Employment law expert Stuart Neilson of Pinsent Masons, the law firm behind Out-Law.com, said the case highlights "the conflict that the CJEU has had to consider between the desire to provide protection to workers, and avoid what is colloquially known as social dumping, and the freedom under EU law to provide services across the whole EU”.

Neilson said: “The decision supports the view that the right to provide services across the whole EU takes precedence over arguments over workers’ rights. The CJEU’s view was that the Polish sub-contractor should not be fettered by the need to apply a local German minimum wage level and should be free to agree its own rates of pay. Accordingly it was against EU law to exclude the Polish sub-contractor on the grounds of not complying with the local minimum wage.”

"The impact of this decision is that it will be unlawful to seek to impose local employment terms on contractors where work will not actually be carried out in that member state,” Neilson said. ". However, where the work is to be carried out in the member state by workers from another member state, “then it is permissible, indeed mandatory, for the workers to be subject to certain minimum standards of the host member state relating to minimum wages, working time, holidays, protection of pregnant women and discrimination,” he said.

Neilson said: “It is not permissible to insist upon employers going beyond those standards, for example in the UK by insisting on rates of pay agreed with a particular trades union." Local ‘protectionism’ regarding pay and terms and conditions “can be a fraught issue, but other than observing the local minimum requirements, EU law is squarely against the idea of member states, employers or trades unions discriminating against employers from other member states on the basis that they are ‘undercutting’ more generous terms,” Neilson said.In a letter to the Dortmund authority, Bundesdruckerei had explained that, if it were awarded the contract, the services under that contract would be performed exclusively in another EU member state, by a sub-contractor based in Poland.

Bundesdruckerei said its sub-contractor would be unable to comply with the minimum wage undertaking because such a minimum wage was not provided for by collective agreements or under Polish law and payment of such a minimum wage was also not usual in Poland “in the light of the general standard of living there”.

Dortmund refused a request by Bundesdruckerei to confirm that the minimum wage requirement would not apply in this case.
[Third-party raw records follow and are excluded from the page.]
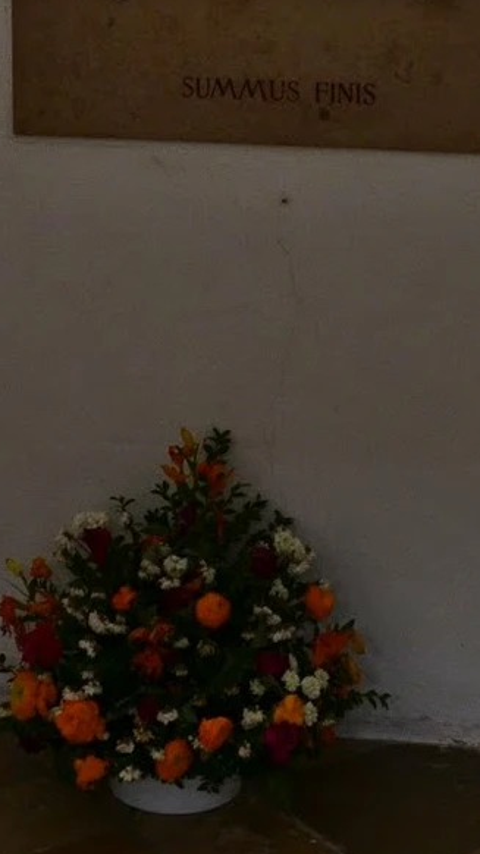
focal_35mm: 108
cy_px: 6
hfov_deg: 11.2
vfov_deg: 19.3
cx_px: 274
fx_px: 2446
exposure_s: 1/60
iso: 400
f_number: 8
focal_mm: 20
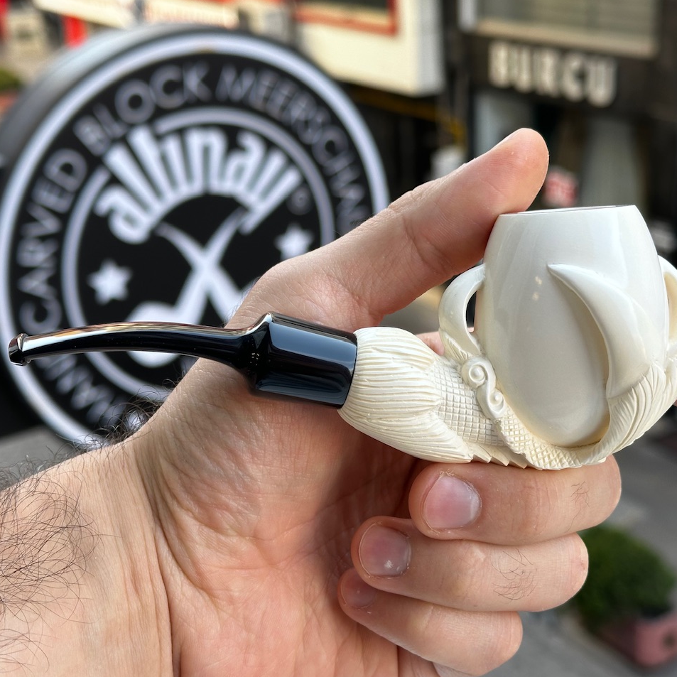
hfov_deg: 30.0
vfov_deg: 30.0
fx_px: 1261
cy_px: 338
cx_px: 349
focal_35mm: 57
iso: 50
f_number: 1.78
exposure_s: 1/200
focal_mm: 6.86
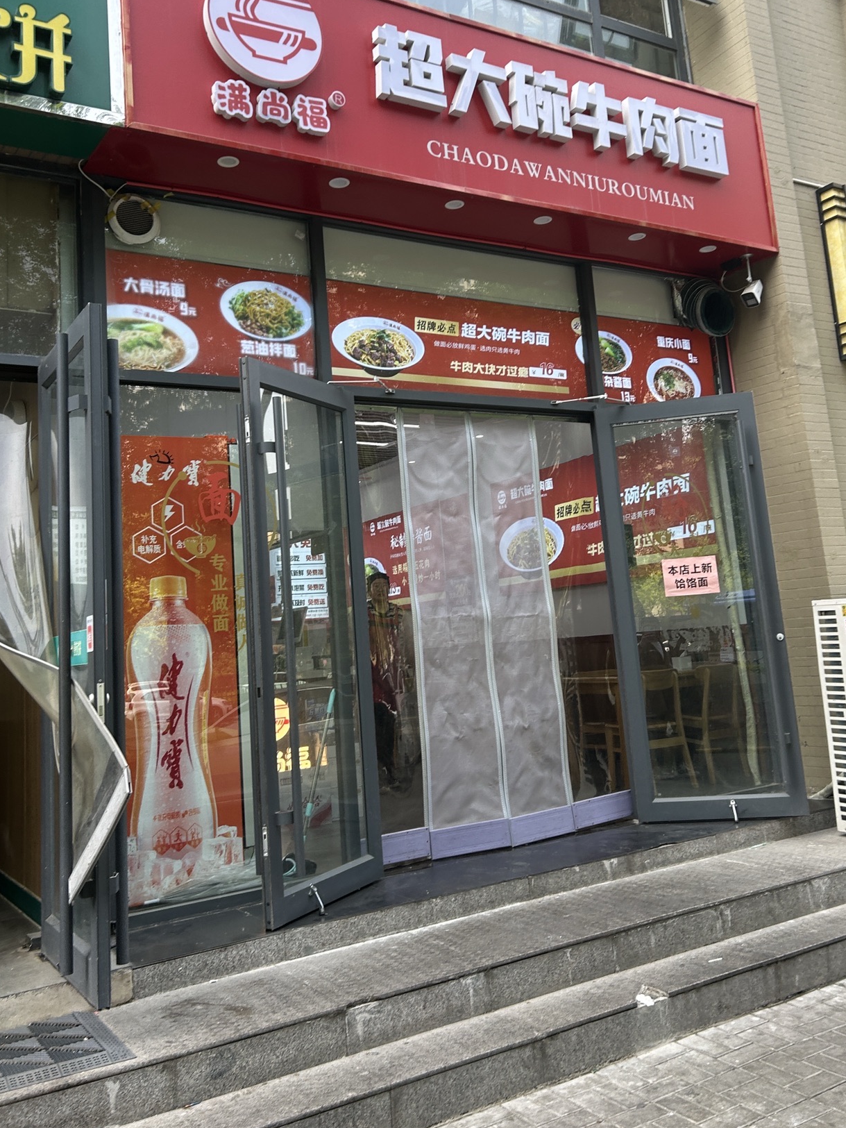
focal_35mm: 32
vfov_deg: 56.5
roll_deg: +3.7
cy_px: 464
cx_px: 425
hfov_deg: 44.2
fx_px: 1043
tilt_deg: +7.9
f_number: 1.5
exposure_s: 1/302
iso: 50
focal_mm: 5.7
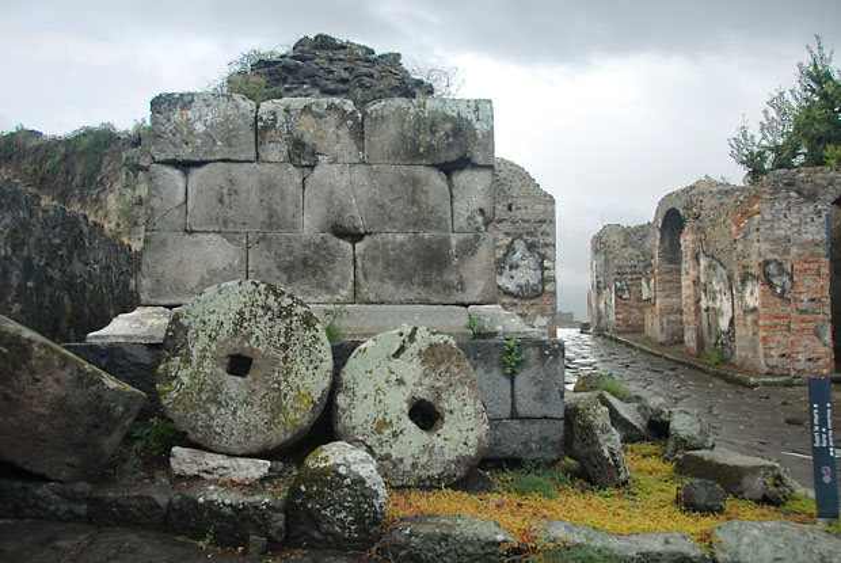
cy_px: 282
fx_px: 772
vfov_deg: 40.1
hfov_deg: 57.2
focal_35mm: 33
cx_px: 420
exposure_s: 1/160
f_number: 3.8
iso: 100
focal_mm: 22
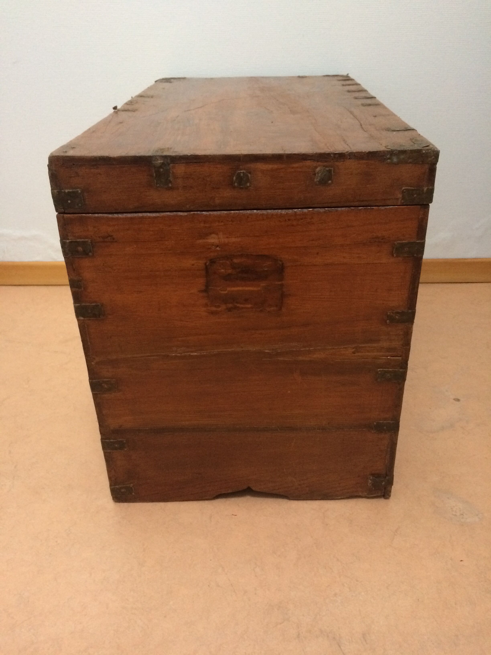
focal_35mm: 29
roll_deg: +2.6
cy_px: 328
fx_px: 548
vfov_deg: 61.7
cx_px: 246
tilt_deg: -30.8
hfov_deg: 48.2
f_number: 2.2
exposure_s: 1/25
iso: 250
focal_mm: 4.15
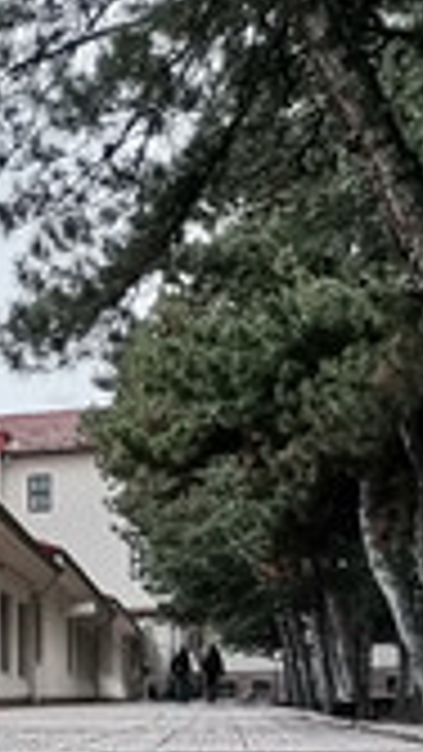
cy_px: 851
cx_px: -263
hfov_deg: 13.2
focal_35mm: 85
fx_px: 1694
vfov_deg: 23.3
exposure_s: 1/100
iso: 320
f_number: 1.8
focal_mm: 4.75
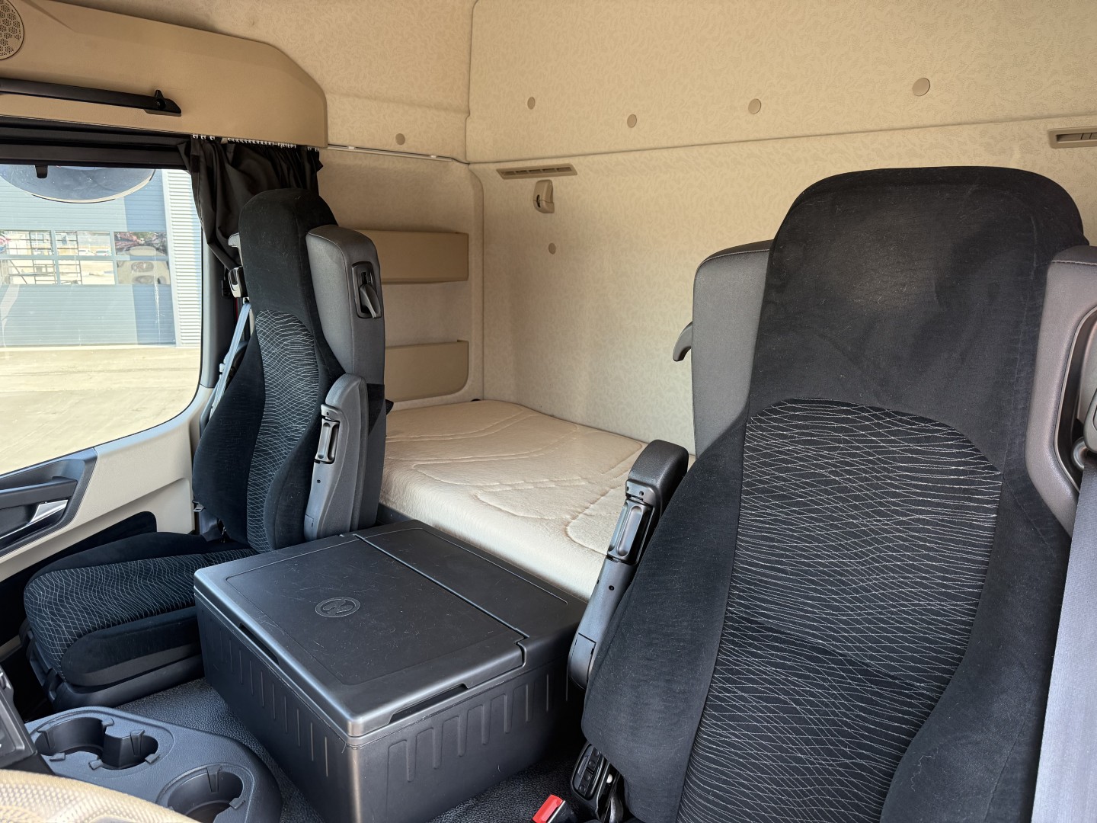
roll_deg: -1.5
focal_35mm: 24
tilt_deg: -11.6
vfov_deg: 56.8
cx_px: 548
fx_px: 761
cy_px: 412
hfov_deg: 71.6
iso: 200
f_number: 1.78
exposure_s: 1/242
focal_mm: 6.76
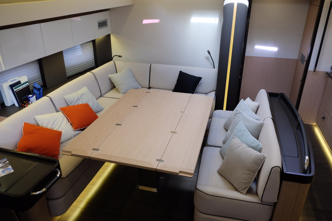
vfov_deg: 47.9
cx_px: 166
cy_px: 110
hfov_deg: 67.4
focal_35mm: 27
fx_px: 249
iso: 400
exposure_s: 1/75
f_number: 2.8
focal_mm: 18
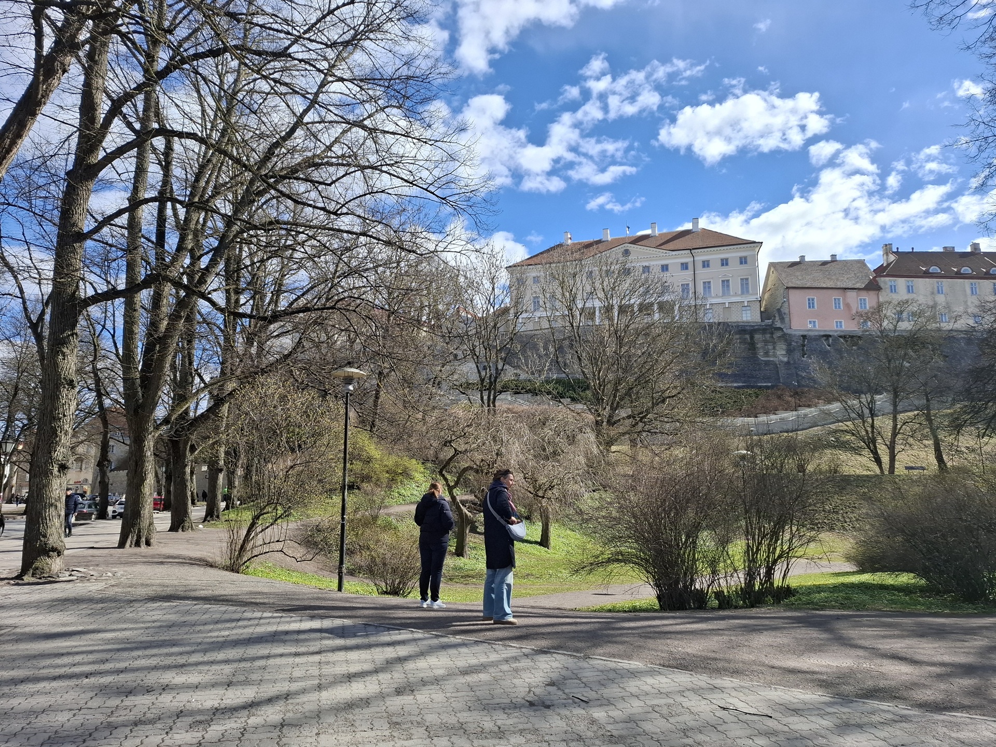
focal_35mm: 23
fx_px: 662
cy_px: 374
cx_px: 498
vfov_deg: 58.9
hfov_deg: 73.9
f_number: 1.8
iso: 50
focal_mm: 5.54
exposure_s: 1/2336
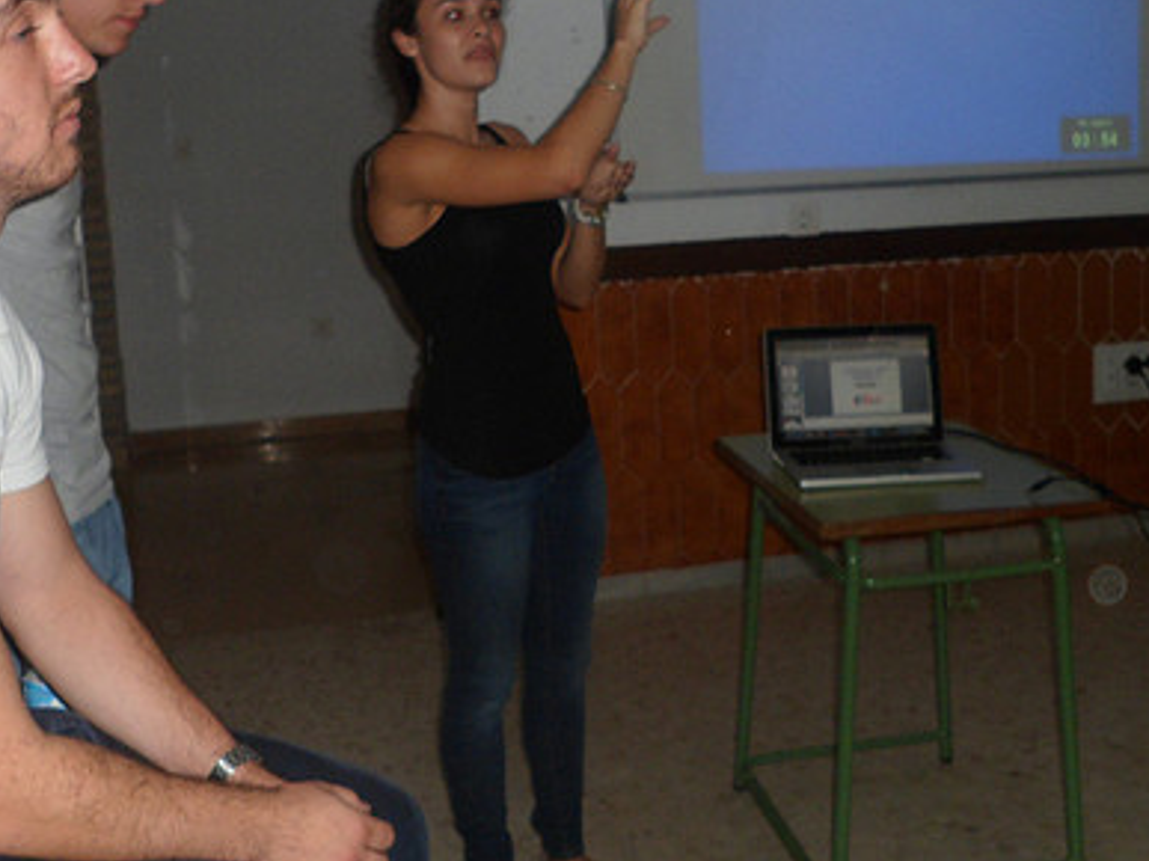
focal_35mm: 45
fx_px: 1493
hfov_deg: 42.0
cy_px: 322
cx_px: 644
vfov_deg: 32.0
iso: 120
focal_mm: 5.7
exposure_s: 1/45
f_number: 3.5
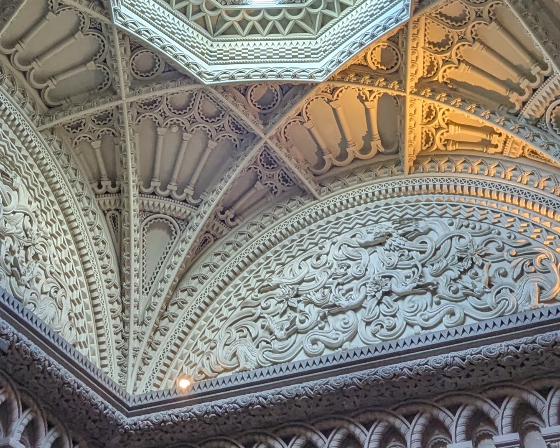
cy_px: 66
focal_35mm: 47
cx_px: 256
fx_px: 779
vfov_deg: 31.0
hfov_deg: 39.5
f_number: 2.2
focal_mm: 2.35
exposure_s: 1/50
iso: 84
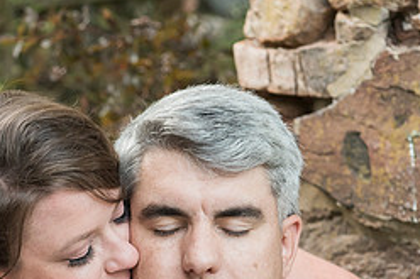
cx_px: 125
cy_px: 260
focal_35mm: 168
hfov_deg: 12.2
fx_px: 1959
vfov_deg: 8.1
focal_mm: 70
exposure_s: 1/80
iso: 1600
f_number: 4.5
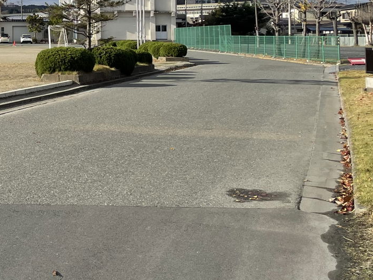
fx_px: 765
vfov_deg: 20.1
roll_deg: +0.2
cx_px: -62
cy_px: 2
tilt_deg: +0.9
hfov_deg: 25.0
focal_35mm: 71
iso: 32
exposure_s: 1/3610
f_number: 1.6
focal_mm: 4.2
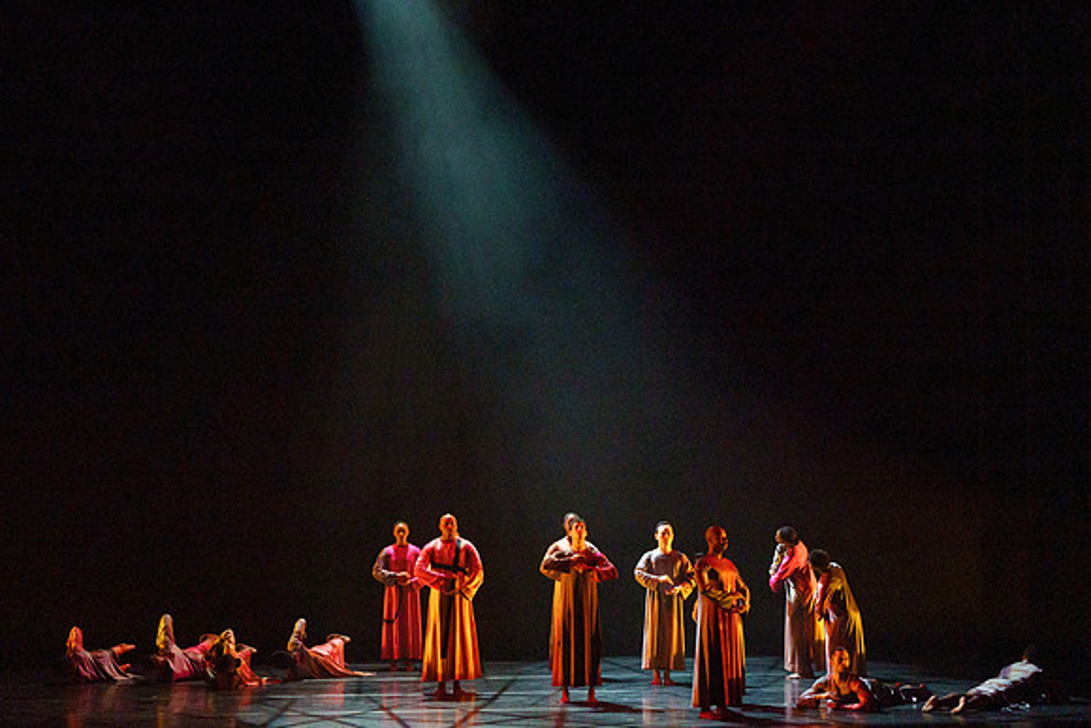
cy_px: 306
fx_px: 3544
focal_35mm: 117
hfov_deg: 17.5
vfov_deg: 11.7
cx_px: 462
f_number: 5.6
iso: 5000
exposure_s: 1/250
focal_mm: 100
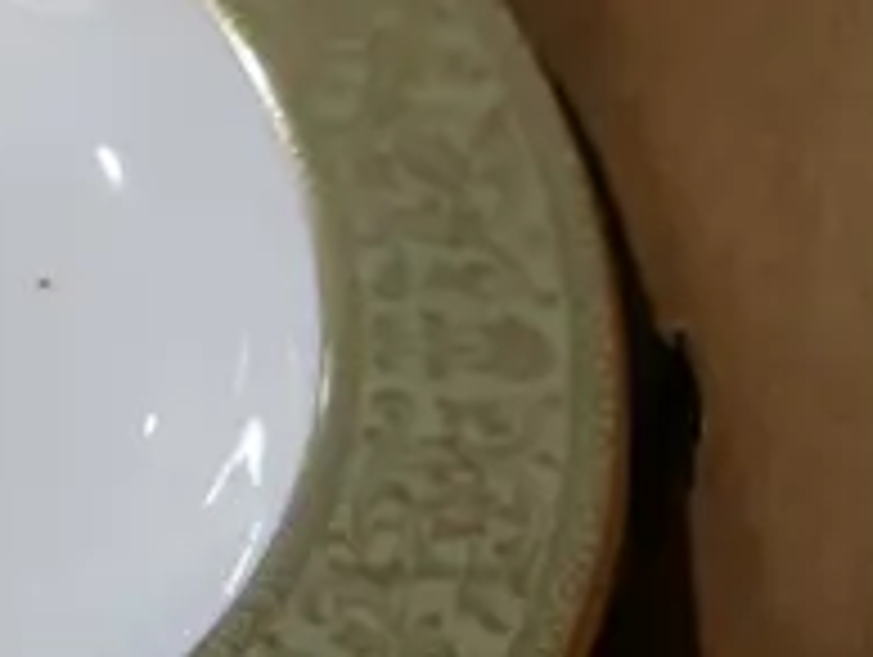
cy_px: -808
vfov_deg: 8.2
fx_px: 4267
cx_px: -932
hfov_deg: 10.6
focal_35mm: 169
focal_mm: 16
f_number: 3.6
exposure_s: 1/80
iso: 200
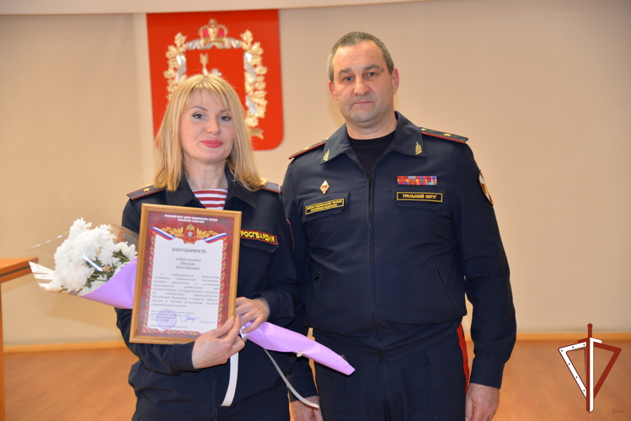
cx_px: 316
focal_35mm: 62
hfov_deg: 32.4
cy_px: 210
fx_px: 1087
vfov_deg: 21.9
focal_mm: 62
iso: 450
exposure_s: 1/60
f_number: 4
Bundesdruckerei then challenged the city’s position in a case filed with the public procurement board (PPB) of the Arnsberg regional government. The company asked the PPB to force Dortmund to amend the tender documents so that the minimum wage condition would be waived for sub-contractors established in another EU state and whose employees are engaged, for the performance of the public contract, exclusively in that state.

The PPB will now determine the outcome of the case on the basis of the CJEU's judgment.